The report for 2012, just out, shows that park visitation grew by three million, to 283 million.

The park system is also doing its part to address the U.S. trade imbalance. Last year, according to Salazar, the parks drew 62 million international visitors and $152 million in foreign capital. International visitors stay longer in the parks and spend more.

Before the specter of sequester rose, the Park Service set a goal of attracting a hundred million foreign visitors by the end of 2021. (See National Geographic's recommendations for the best national park hikes.)

The sequester will require a 5 percent cut in the budget of each park.  While this might not seem like a devastating percentage, the secretary said, in fact it would strike at the heart of the limited discretionary funds available to the Park Service.

In the context of the Department of Interior as a whole, he said, it would be like closing down the entire Bureau of Land Management.

2. Campground and cave closures in the Southeast. As examples of the belt-tightening required of every park to achieve a 5 percent cut, Director Jarvis picked the Great Smoky Mountains National Park, where five campgrounds and picnic areas will be closed; the Blue Ridge Parkway, where seven contact stations will shut down; and Mammoth Cave National Park, where a portion of the cave tours will be eliminated. That may be good news for the bats, but not for the hundreds of thousands of visitors who explore these caverns each year.

3. Unhappy kids in the Northeast. At Cape Cod National Park, the Provincetown Visitor Center will be closed. At Independence National Historical Park, the interpretive program will be cut in half.

"And at Gettysburg," said Jarvis, "this year being the 150th anniversary of the Battle of Gettysburg, we'll be reducing our education programs. Twenty-four hundred kids from the towns in the area will not be able to participate."  (See vintage photos of the national parks.)
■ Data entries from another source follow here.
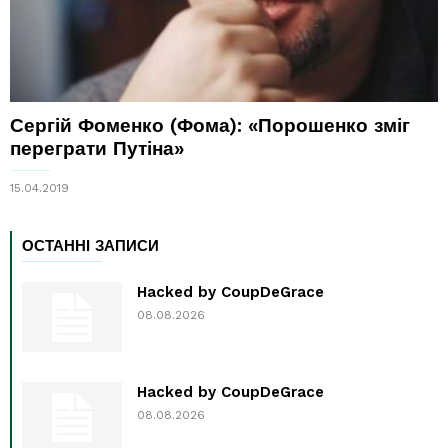
Сергій Фоменко (Фома): «Порошенко зміг
переграти Путіна»
15.04.2019
ОСТАННІ ЗАПИСИ
Hacked by CoupDeGrace
08.08.2026
Hacked by CoupDeGrace
08.08.2026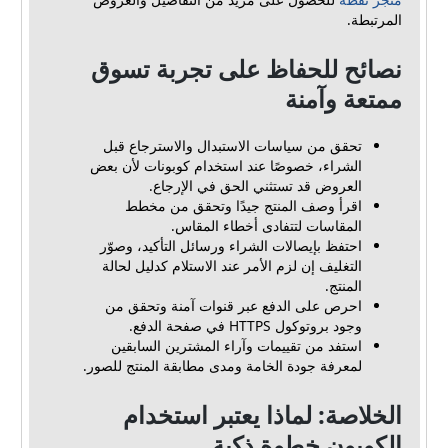
المرتبطة.
نصائح للحفاظ على تجربة تسوق
ممتعة وآمنة
تحقق من سياسات الاستبدال والاسترجاع قبل
الشراء، خصوصًا عند استخدام كوبونات لأن بعض
العروض قد تستثني الحق في الإرجاع.
اقرأ وصف المنتج جيدًا وتحقق من مخطط
المقاسات لتتفادى أخطاء المقاس.
احتفظ بإيصالات الشراء ورسائل التأكيد، وصوّر
التغليف إن لزم الأمر عند الاستلام كدليل لحالة
المنتج.
احرص على الدفع عبر قنوات آمنة وتحقق من
وجود بروتوكول HTTPS في صفحة الدفع.
استفد من تقييمات وآراء المشترين السابقين
لمعرفة جودة الخامة ومدى مطابقة المنتج للصور.
الخلاصة: لماذا يعتبر استخدام
الكوبون خطوة ذكية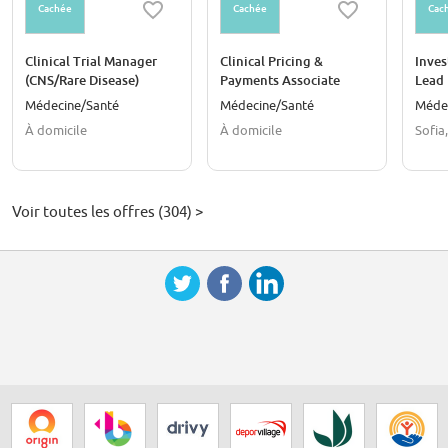
Cachée
Cachée
Cac
Clinical Trial Manager
Clinical Pricing &
Inves
(CNS/Rare Disease)
Payments Associate
Lead
Médecine/Santé
Médecine/Santé
Méde
À domicile
À domicile
Sofia
Voir toutes les offres (304) >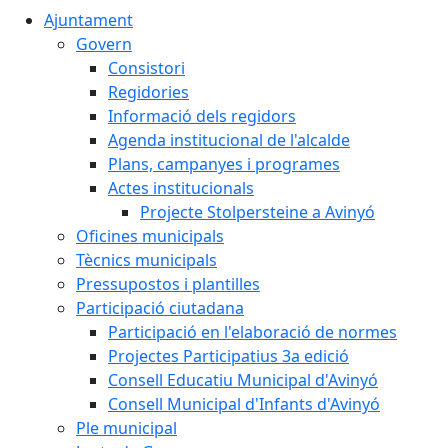
Ajuntament
Govern
Consistori
Regidories
Informació dels regidors
Agenda institucional de l'alcalde
Plans, campanyes i programes
Actes institucionals
Projecte Stolpersteine a Avinyó
Oficines municipals
Tècnics municipals
Pressupostos i plantilles
Participació ciutadana
Participació en l'elaboració de normes
Projectes Participatius 3a edició
Consell Educatiu Municipal d'Avinyó
Consell Municipal d'Infants d'Avinyó
Ple municipal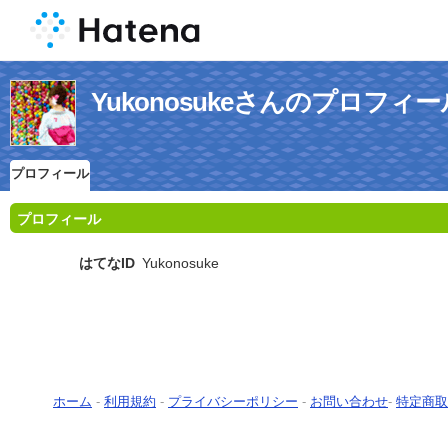
Yukonosukeさんのプロフィー
プロフィール
プロフィール
はてなID
Yukonosuke
ホーム
-
利用規約
-
プライバシーポリシー
-
お問い合わせ
-
特定商取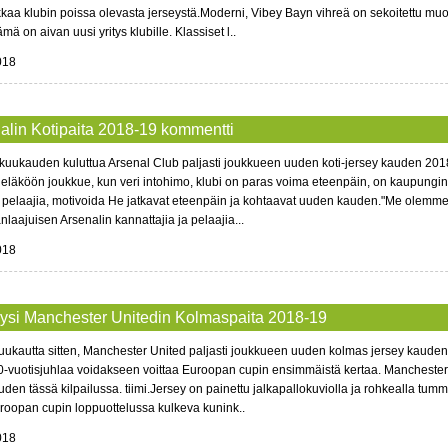
kkaa klubin poissa olevasta jerseystä.Moderni, Vibey Bayn vihreä on sekoitettu muo
mä on aivan uusi yritys klubille. Klassiset l..
018
alin Kotipaita 2018-19 kommentti
uukauden kuluttua Arsenal Club paljasti joukkueen uuden koti-jersey kauden 2018-1
 eläköön joukkue, kun veri intohimo, klubi on paras voima eteenpäin, on kaupungin p
 pelaajia, motivoida He jatkavat eteenpäin ja kohtaavat uuden kauden."Me olemme A
laajuisen Arsenalin kannattajia ja pelaajia...
018
ysi Manchester Unitedin Kolmaspaita 2018-19
ukautta sitten, Manchester United paljasti joukkueen uuden kolmas jersey kauden 
0-vuotisjuhlaa voidakseen voittaa Euroopan cupin ensimmäistä kertaa. Manchester
den tässä kilpailussa. tiimi.Jersey on painettu jalkapallokuviolla ja rohkealla tum
oopan cupin loppuottelussa kulkeva kunink..
018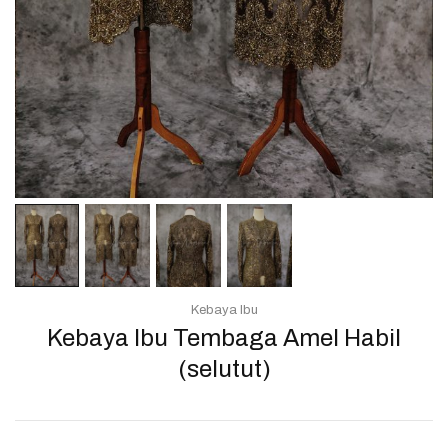
Kebaya Ibu
Kebaya Ibu Tembaga Amel Habil
(selutut)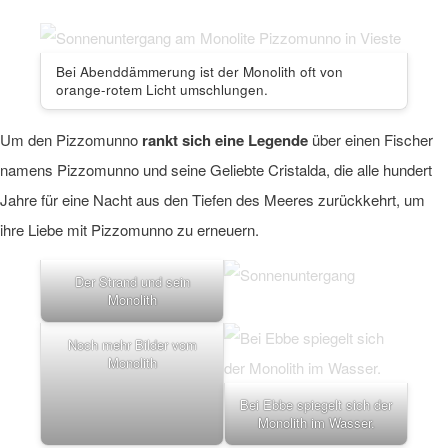
Bei Abenddämmerung ist der Monolith oft von
orange-rotem Licht umschlungen.
Um den Pizzomunno
rankt sich eine Legende
über einen Fischer
namens Pizzomunno und seine Geliebte Cristalda, die alle hundert
Jahre für eine Nacht aus den Tiefen des Meeres zurückkehrt, um
ihre Liebe mit Pizzomunno zu erneuern.
Der Strand und sein
Monolith
Noch mehr Bilder vom
Monolith
Bei Ebbe spiegelt sich der
Monolith im Wasser.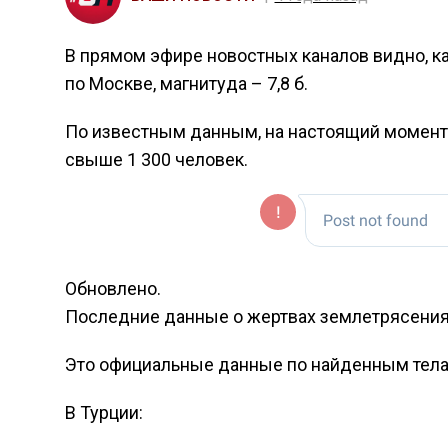
В прямом эфире новостных каналов видно, ка
по Москве, магнитуда – 7,8 б.
По известным данным, на настоящий момент 
свыше 1 300 человек.
Обновлено.
Последние данные о жертвах землетрясения 
Это официальные данные по найденным телам
В Турции: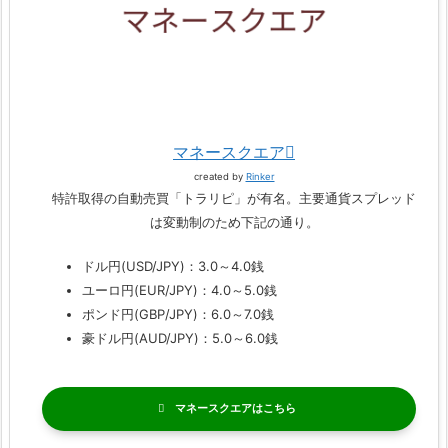
マネースクエア
created by
Rinker
特許取得の自動売買「トラリピ」が有名。主要通貨スプレッド
は変動制のため下記の通り。
ドル円(USD/JPY)：3.0～4.0銭
ユーロ円(EUR/JPY)：4.0～5.0銭
ポンド円(GBP/JPY)：6.0～7.0銭
豪ドル円(AUD/JPY)：5.0～6.0銭
マネースクエア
4.  Empty silos in the Midwest. The Minuteman Missile Site in South Dakota will close all tours, turning away 50,000 annual visitors. The Cold War, in that sense, will grow a little colder.
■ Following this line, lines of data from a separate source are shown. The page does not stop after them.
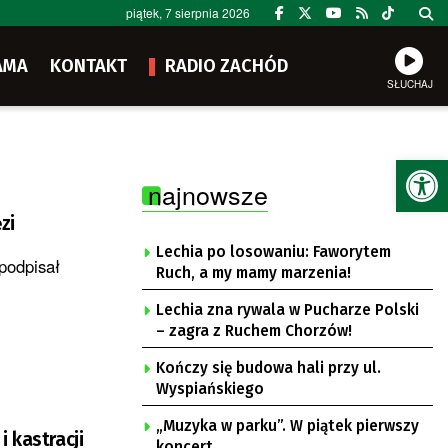
piątek, 7 sierpnia 2026
AMA
KONTAKT
RADIO ZACHÓD
SŁUCHAJ
Ot
najnowsze
zi
Lechia po losowaniu: Faworytem
podpisał
Ruch, a my mamy marzenia!
Lechia zna rywala w Pucharze Polski
– zagra z Ruchem Chorzów!
Kończy się budowa hali przy ul.
Wyspiańskiego
„Muzyka w parku”. W piątek pierwszy
 kastracji
koncert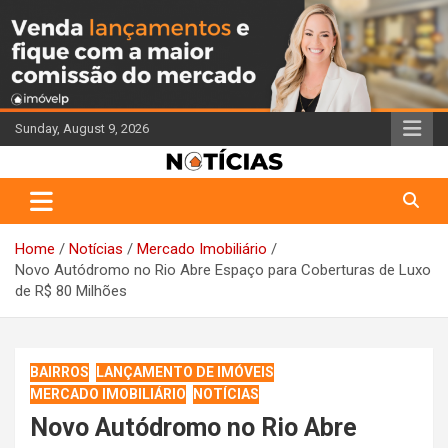
Skip
to
content
Sunday, August 9, 2026
Portal de Notícias do Corretor de Imóveis
Jornal Imóvelp
Home
Notícias
Mercado Imobiliário
Novo Autódromo no Rio Abre Espaço para Coberturas de Luxo
de R$ 80 Milhões
BAIRROS
LANÇAMENTO DE IMÓVEIS
MERCADO IMOBILIÁRIO
NOTÍCIAS
Novo Autódromo no Rio Abre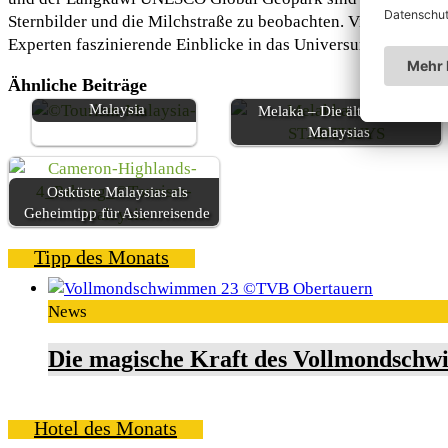
Sternbilder und die Milchstraße zu beobachten. Viele Resorts
Experten faszinierende Einblicke in das Universum geben.
Ähnliche Beiträge
Selangor - Das Tor zu
Malaysia
Melaka – Die älteste Stadt
Malaysias
Ostküste Malaysias als
Geheimtipp für Asienreisende
Tipp des Monats
News
Die magische Kraft des Vollmondschw
Hotel des Monats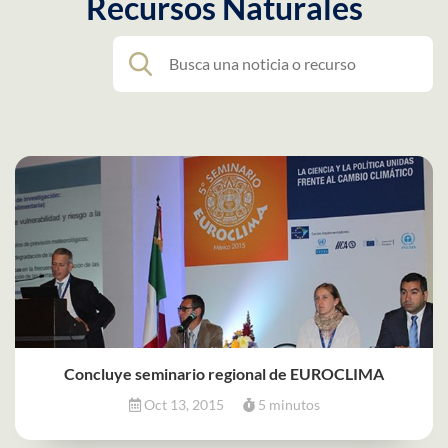
Recursos Naturales
Concluye seminario regional de EUROCLIMA
Oct 13, 2015
5 minutos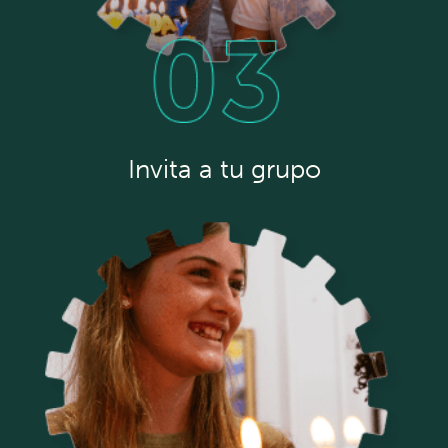
Invita a tu grupo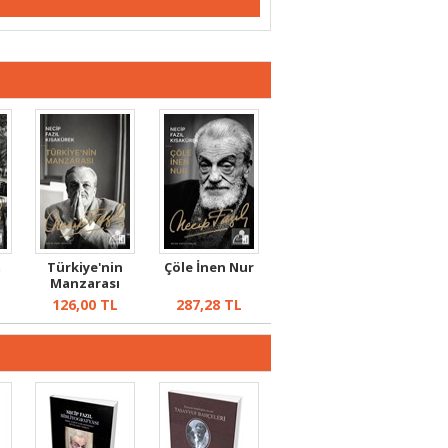
m
Türkiye'nin
Çöle İnen Nur
Manzarası
126,00
TL
287,28
TL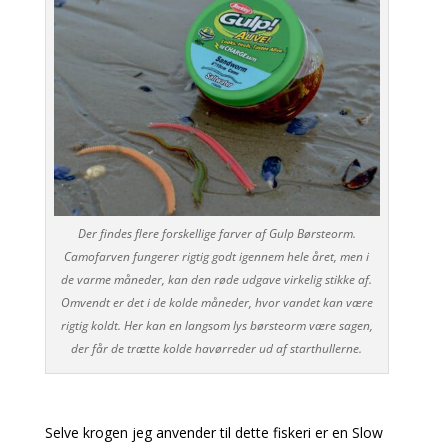
Der findes flere forskellige farver af Gulp Børsteorm.
Camofarven fungerer rigtig godt igennem hele året, men i
de varme måneder, kan den røde udgave virkelig stikke af.
Omvendt er det i de kolde måneder, hvor vandet kan være
rigtig koldt. Her kan en langsom lys børsteorm være sagen,
der får de trætte kolde havørreder ud af starthullerne.
Selve krogen jeg anvender til dette fiskeri er en Slow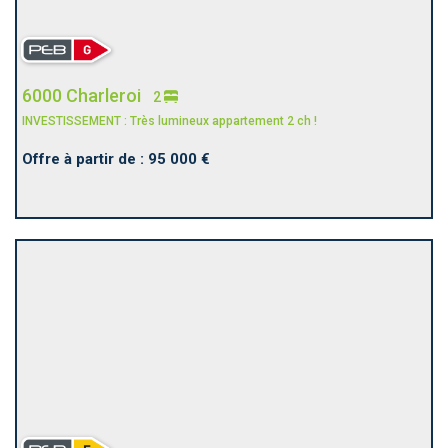
6000 Charleroi
2
INVESTISSEMENT : Très lumineux appartement 2 ch !
Offre à partir de : 95 000 €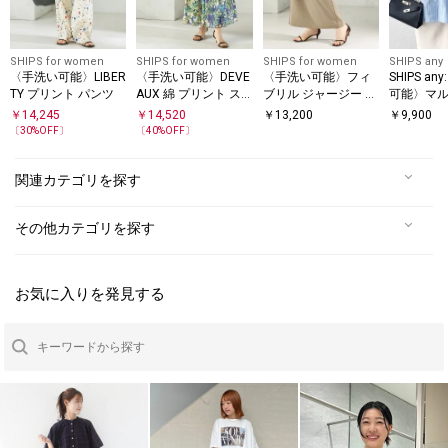
SHIPS for women
SHIPS for women
SHIPS for women
SHIPS any
〈手洗い可能〉LIBER
〈手洗い可能〉DEVE
〈手洗い可能〉フィ
SHIPS a
TY プリント パンツ
AUX 綿 プリント ス
ブリル ジャージー ロ
可能〉マル
カート
ング スカート
イプ ペプ
￥
14,245
￥
14,520
￥
13,200
￥
9,900
ブラウス
〔
30
%OFF〕
〔
40
%OFF〕
関連カテゴリを探す
その他カテゴリを探す
お気に入りを発見する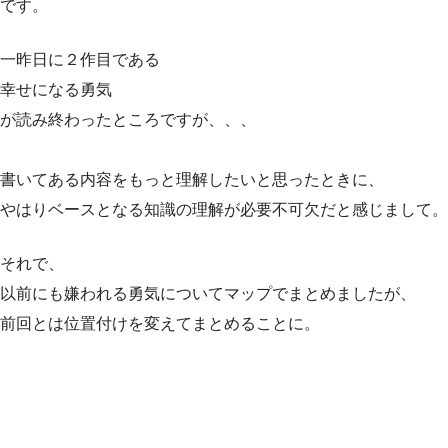
です。
一昨日に２作目である
幸せになる勇気
が読み終わったところですが、、、
書いてある内容をもっと理解したいと思ったときに、
やはりベースとなる知識の理解が必要不可欠だと感じまして。
それで、
以前にも嫌われる勇気についてマップでまとめましたが、
前回とは位置付けを変えてまとめることに。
5.  Snowy park roads in the West. The month of March, just as the sequester would hit, is when many parks open. It's also when the National Park Service hires "seasonals," the men and women who fight fires, provide extra law enforcement for peak months, and do search-and-rescue-hiring that will have to be curtailed. Also in March, water systems are reactivated and snowy roads are plowed.

"In the Rocky Mountain region, in Yellowstone and Glacier, we will be delaying plowing of the roads to open those up, sometimes as much as a month," Jarvis said.

"That delay will have a direct impact on gateway communities around Cody or Jackson Hole, or up in Glacier at Whitefish. The communities there, they know their season starts the day the roads open and closes the day the roads close. That can be as much as a million dollars a day lost to the local economy."

At Grand Teton National Park, the Jenny Lake Visitor Center will close. In Yosemite, plowing of the Tioga Road, a principal route over the Sierra Nevada, will be delayed, affecting 2,000 to 3,000 travelers a day.  Delays in plowing the road to Wonder Lake, in Alaska's Denali National Park, will affect as many as 4,000 visitors a day.

6.  Thistles and pythons and carp and wild boars. Jarvis reminded the press that national parks need constant defending from invasive plants and animals. Funding cuts will compromise control programs throughout the park system, he said, including efforts to remove yellow star thistle from Yosemite, Burmese pythons from the Everglades, and feral pigs from Hawaii Volcanoes National Park.

People planning to visit national parks in the months ahead are urged to check the National Park Service's website for information on closures.